B. Koeppe, J. Guo, P.M. Tolstoy, G. Denisov, H.-H. Limbach
“Solvent and H/D Isotope Effects on the Proton Transfer Pathways in Heteroconjugated Hydrogen-Bonded Phenol-Carboxylic Acid Anions Observed by Combined UV-Vis and NMR Spectroscopy”
J. Am. Chem. Soc. 2013, accepted.
ABSTRACT: Heteroconjugated hydrogen-bonded anions A···H···X– of phenols (AH) and carboxylic/inorganic acids (HX) dissolved in CD2Cl2 and CDF3/CDF2Cl have been studied by combined low-temperature UV-Vis and 1H/13C NMR spectroscopy (UVNMR). The systems constitute small molecular models of hydrogen-bonded cofactors in proteins such as the photoactive yellow protein (PYP). Thus, the phenols studied include the PYP cofactor 4-hydroxycinnamic acid methyl thioester, and the more acidic 4-nitrophenol and 2-chloro-4-nitrophenol which mimic electronically excited cofactor states. It is shown that the 13C chemical shifts of the phenolic residues of A···H···X–, referenced to the corresponding values of A···H···A–, constitute excellent probes for the average proton positions. These shifts correlate with those of the H-bonded protons, as well as with the H/D isotope effects on the 13C chemical shifts. A combined analysis of UV-Vis and NMR data was employed to elucidate the proton transfer pathways in a qualitative way. Dual absorption bands of the phenolic moiety indicate a double-well situation for the shortest OHO hydrogen bonds studied. Surprisingly, when the solvent polarity is low the carboxylates are protonated whereas the proton shifts towards the phenolic oxygens when the polarity is increased.
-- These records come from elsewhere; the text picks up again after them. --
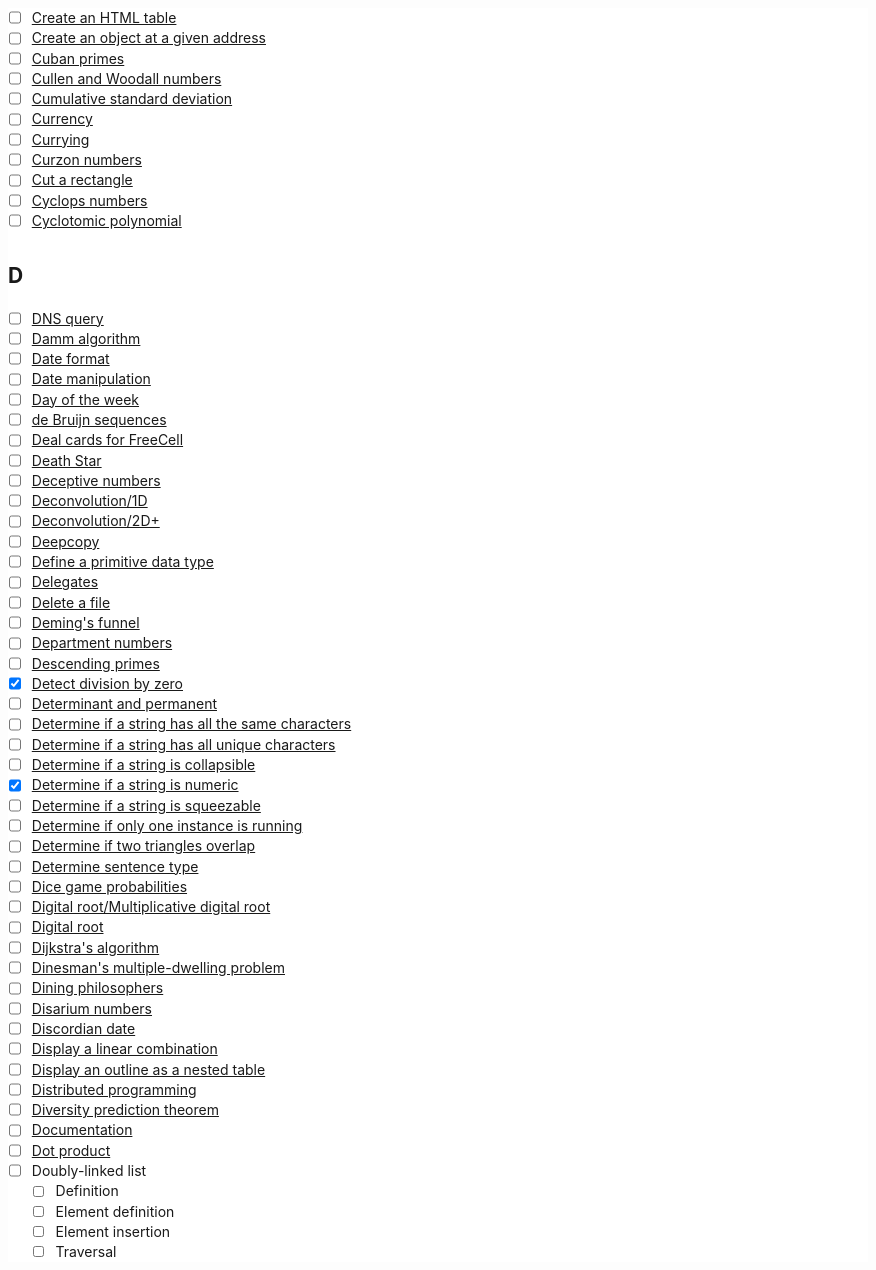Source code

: - [ ] [Create an HTML table](./C/create-an-html-table.bw)
- [ ] [Create an object at a given address](./C/create-an-object-at-a-given-address.bw)
- [ ] [Cuban primes](./C/cuban-primes.bw)
- [ ] [Cullen and Woodall numbers](./C/cullen-and-woodall-numbers.bw)
- [ ] [Cumulative standard deviation](./C/cumulative-standard-deviation.bw)
- [ ] [Currency](./C/currency.bw)
- [ ] [Currying](./C/currying.bw)
- [ ] [Curzon numbers](./C/curzon-numbers.bw)
- [ ] [Cut a rectangle](./C/cut-a-rectangle.bw)
- [ ] [Cyclops numbers](./C/cyclops-numbers.bw)
- [ ] [Cyclotomic polynomial](./C/cyclotomic-polynomial.bw)

## D

- [ ] [DNS query](./D/dns-query.bw)
- [ ] [Damm algorithm](./D/damm-algorithm.bw)
- [ ] [Date format](./D/date-format.bw)
- [ ] [Date manipulation](./D/date-manipulation.bw)
- [ ] [Day of the week](./D/day-of-the-week.bw)
- [ ] [de Bruijn sequences](./D/de-bruijn-sequences.bw)
- [ ] [Deal cards for FreeCell](./D/deal-cards-for-freecell.bw)
- [ ] [Death Star](./D/death-star.bw)
- [ ] [Deceptive numbers](./D/deceptive-numbers.bw)
- [ ] [Deconvolution/1D](./D/Deconvolution/1d.bw)
- [ ] [Deconvolution/2D+](./D/Deconvolution/2d+.bw)
- [ ] [Deepcopy](./D/deepcopy.bw)
- [ ] [Define a primitive data type](./D/define-a-primitive-data-type.bw)
- [ ] [Delegates](./D/delegates.bw)
- [ ] [Delete a file](./D/delete-a-file.bw)
- [ ] [Deming's funnel](./D/deming’s-funnel.bw)
- [ ] [Department numbers](./D/department-numbers.bw)
- [ ] [Descending primes](./D/descending-primes.bw)
- [x] [Detect division by zero](./D/detect-division-by-zero.bw)
- [ ] [Determinant and permanent](./D/determinant-and-permanent.bw)
- [ ] [Determine if a string has all the same characters](./D/determine-if-a-string-has-all-the-same-characters.bw)
- [ ] [Determine if a string has all unique characters](./D/determine-if-a-string-has-all-unique-characters.bw)
- [ ] [Determine if a string is collapsible](./D/determine-if-a-string-is-collapsible.bw)
- [x] [Determine if a string is numeric](./D/determine-if-a-string-is-numeric.bw)
- [ ] [Determine if a string is squeezable](./D/determine-if-a-string-is-squeezable.bw)
- [ ] [Determine if only one instance is running](./D/determine-if-only-one-instance-is-running.bw)
- [ ] [Determine if two triangles overlap](./D/determine-if-two-triangles-overlap.bw)
- [ ] [Determine sentence type](./D/determine-sentence-type.bw)
- [ ] [Dice game probabilities](./D/dice-game-probabilities.bw)
- [ ] [Digital root/Multiplicative digital root](./D/Digital%20root/multiplicative-digital-root.bw)
- [ ] [Digital root](./D/Digital%20root/digital-root.bw)
- [ ] [Dijkstra's algorithm](./D/dijkstra’s-algorithm.bw)
- [ ] [Dinesman's multiple-dwelling problem](./D/dinesman’s-multiple-dwelling-problem.bw)
- [ ] [Dining philosophers](./D/dining-philosophers.bw)
- [ ] [Disarium numbers](./D/disarium-numbers.bw)
- [ ] [Discordian date](./D/discordian-date.bw)
- [ ] [Display a linear combination](./D/display-a-linear-combination.bw)
- [ ] [Display an outline as a nested table](./D/display-an-outline-as-a-nested-table.bw)
- [ ] [Distributed programming](./D/distributed-programming.bw)
- [ ] [Diversity prediction theorem](./D/diversity-prediction-theorem.bw)
- [ ] [Documentation](./D/documentation.bw)
- [ ] [Dot product](./D/dot-product.bw)
- [ ] Doubly-linked list
  - [ ] Definition
  - [ ] Element definition
  - [ ] Element insertion
  - [ ] Traversal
This finding indicates that because of stronger ion-dipole interactions small anions are stabilized at high solvent polarities and large anions exhibiting delocalized charges at low solvent polarities. It also explains the large acidity difference of phenols and carboxylic acids in water, and the observation that this differences is strongly reduced in the interior of proteins when both partners form mutual hydrogen bonds.